Necroscope by Brian Lumley

Harry Keogh wasn’t nearly so far away as Edinburgh. In fact he was in the foyer of the hotel where he’d been staying the past few nights in Bonnyrigg itself. After speaking to Shukshin on the phone he shrugged into his overcoat and went out to his car, a battered old Morris he’d bought on the cheap especially for this trip. He had passed his driving test the first time around – or at least an ex-driving instructor in the cemetery in Seaton Carew had passed it for him.

Now he drove on icy roads to the top of a hill some quarter of a mile from the old house and overlooking it, where he parked and got out of the car. There was no one about; the scene was bleak and bitter; shivering, Harry carried binoculars to a stand of trees rising starkly naked against the sky. From behind the bole of one of them, he trained the glasses on the house and waited -for no more than a minute or two.

Shukshin came out through the study’s patio doors and hurried through his courtyard garden, finally emerging from a door in the wall facing the river. In his hand he carried a pickaxe . . .

Harry drew breath sharply, let it out slowly to plume in the frosty air. Shukshin scrambled through brittle shrubb­ery and brambles down to the river’s rim. He let himself down carefully on to the ice, tested it, sprang up and down at its very edge. Then he turned and looked all about. The place was quite deserted.

He walked to the centre of the grey-shining expanse of ice and bounded again, and once more seemed satisfied. And now Harry’s eyes were riveted to the scene, that monochrome tableau which he almost felt he’d watched before, and the act which he was absolutely certain Shukshin had performed before.

For the figure trapped and enlarged in the lenses of his binoculars now crouched down, took his pickaxe and swung it in a wide circle, scoring a boundary, a demarcation, in the crusty surface of the ice. And all around that etched circle he strode, hacking periodically with all the strength and passion of a madman, until spouts of water jetted up each time the point of the pick struck home; so that in a matter of minutes a great disc of ice nine or ten feet across floated free in a pool of its own. Then the final touch:

Once more pausing to peer all about, finally Shukshin walked the perimeter of the circle, using his feet to brush icy debris from his assault back into the gap. The water would freeze over again, of course, but it would not be safe for hours yet, certainly not before tomorrow morning.
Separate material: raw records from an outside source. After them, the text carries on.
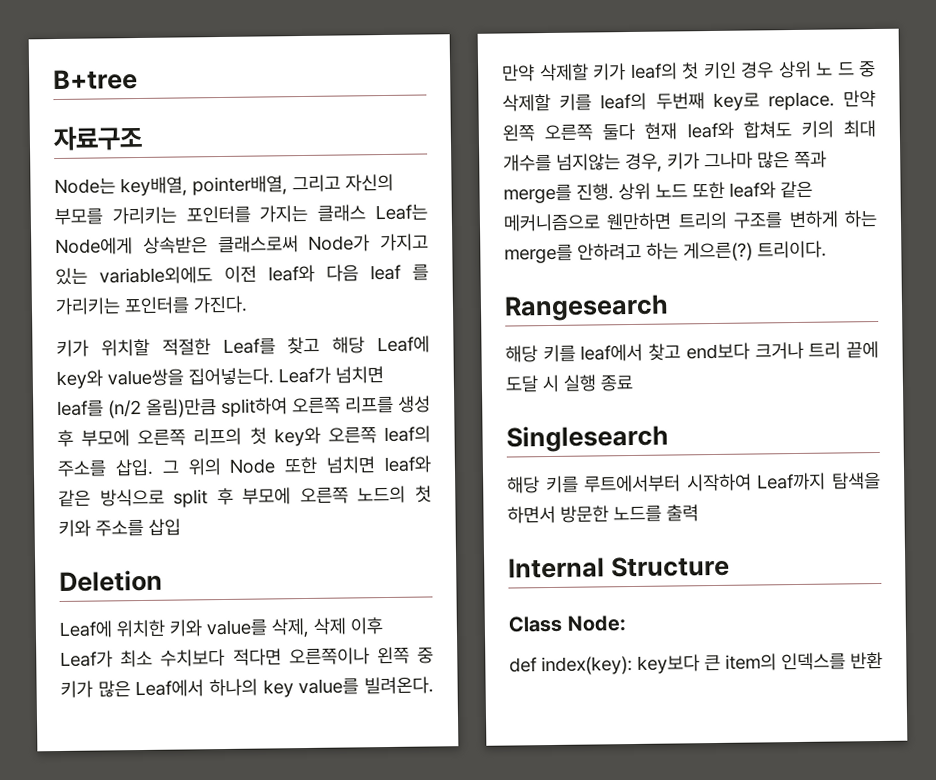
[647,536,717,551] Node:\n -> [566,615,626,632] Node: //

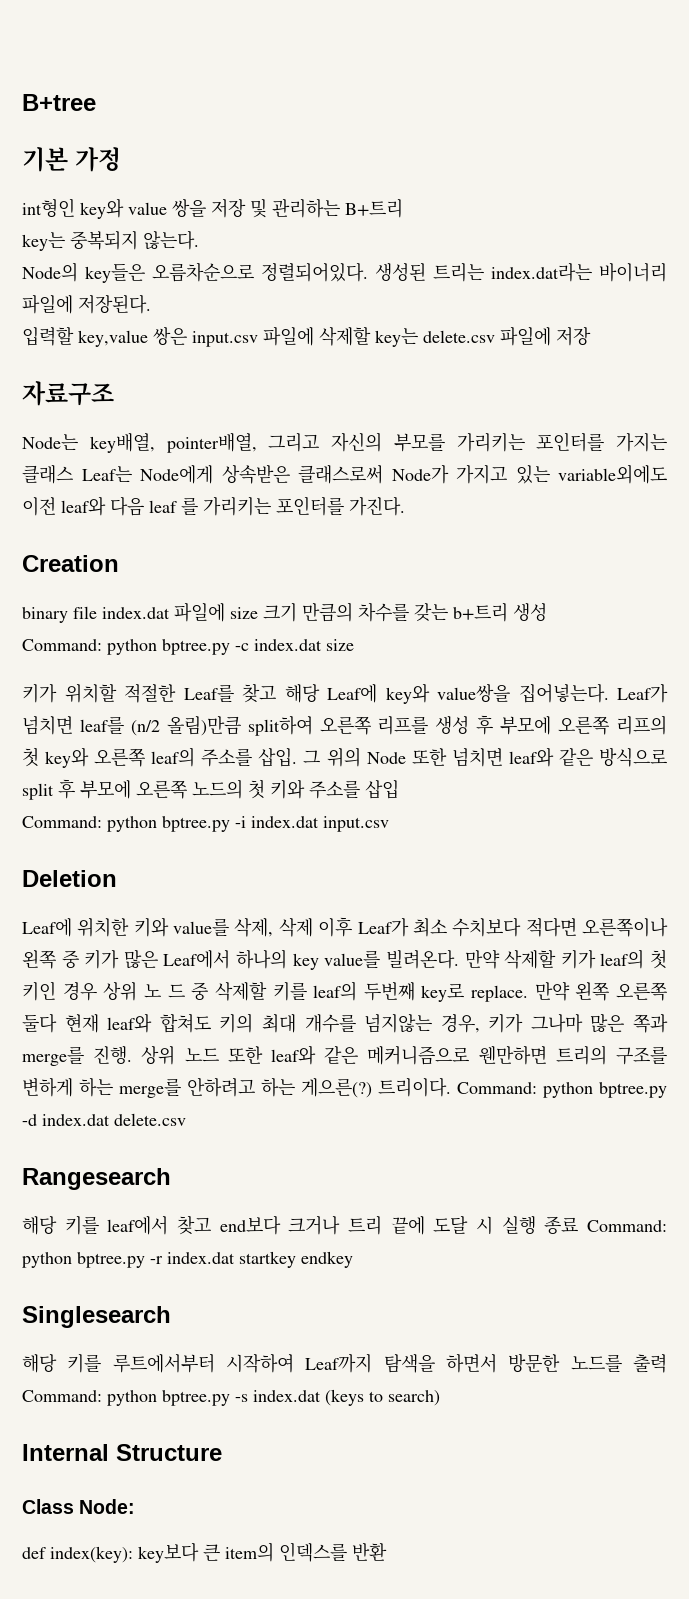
(138, 80) none -> [22,147,121,172] [22,198,403,219] [22,230,199,251] [22,262,667,283] [22,294,151,314] [22,326,591,347] // 기본 가정 // int형인 key와 value 쌍을 저장 및 관리하는 B+트리 // key는 중복되지 않는다. // Node의 key들은 오름차순으로 정렬되어있다. 생성된 트리는 index.dat라는 바이너리 파일에 저장된다. // 입력할 key,value 쌍은 input.csv 파일에 삭제할 key는 delete.csv 파일에 저장
(248, 304) none -> [22,555,119,572] [22,602,547,623] [22,639,354,655] // Creation // binary file index.dat 파일에 size 크기 만큼의 차수를 갖는 b+트리 생성 // Command: python bptree.py -c index.dat size
(181, 527) none -> [22,816,389,832] // Command: python bptree.py -i index.dat input.csv
(827, 249) none -> [457,1082,667,1098] [22,1113,186,1126] Command: python bptree.py -d index.dat delete.csv
(634, 383) none -> [587,1220,667,1232] [22,1251,353,1268] Command: python bptree.py -r index.dat startkey endkey
(699, 513) none -> [22,1389,440,1406] Command: python bptree.py -s index.dat (keys to search)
Shukshin had set his trap – but he didn’t know that the intended victim had watched him do it!

Harry could scarce control his shivering now, the trem­bling in all his limbs which had little or nothing to do with the actual temperature. No, it had more to do with the mental condition of that hunched figure down there on the ice. The binoculars were not powerful enough to bring the figure really close, but still Harry was sure that he’d seen its face working hideously through all the hacking. The face of a lunatic, who for some reason lusted after Harry’s life as once he had lusted after – and taken – his mother’s.

Harry wanted to know why, would not rest until he had the answer. And there was only one way to get it.

Feeling physically and mentally weary, and yet knowing that his work wasn’t over yet, Viktor Shukshin returned to the house. Inside the walled courtyard, he dragged his pickaxe behind him across frosted flags, letting its haft fall clattering from his fingers before he stepped through the open patio doors and into his study. Head down and arms dangling at his sides, he took two more paces into the room – and froze!

What? Was Keogh here already? The entire house felt filled with strange forces. It reeked of ESP-aura, its very atmosphere seeming to vibrate with alien energies.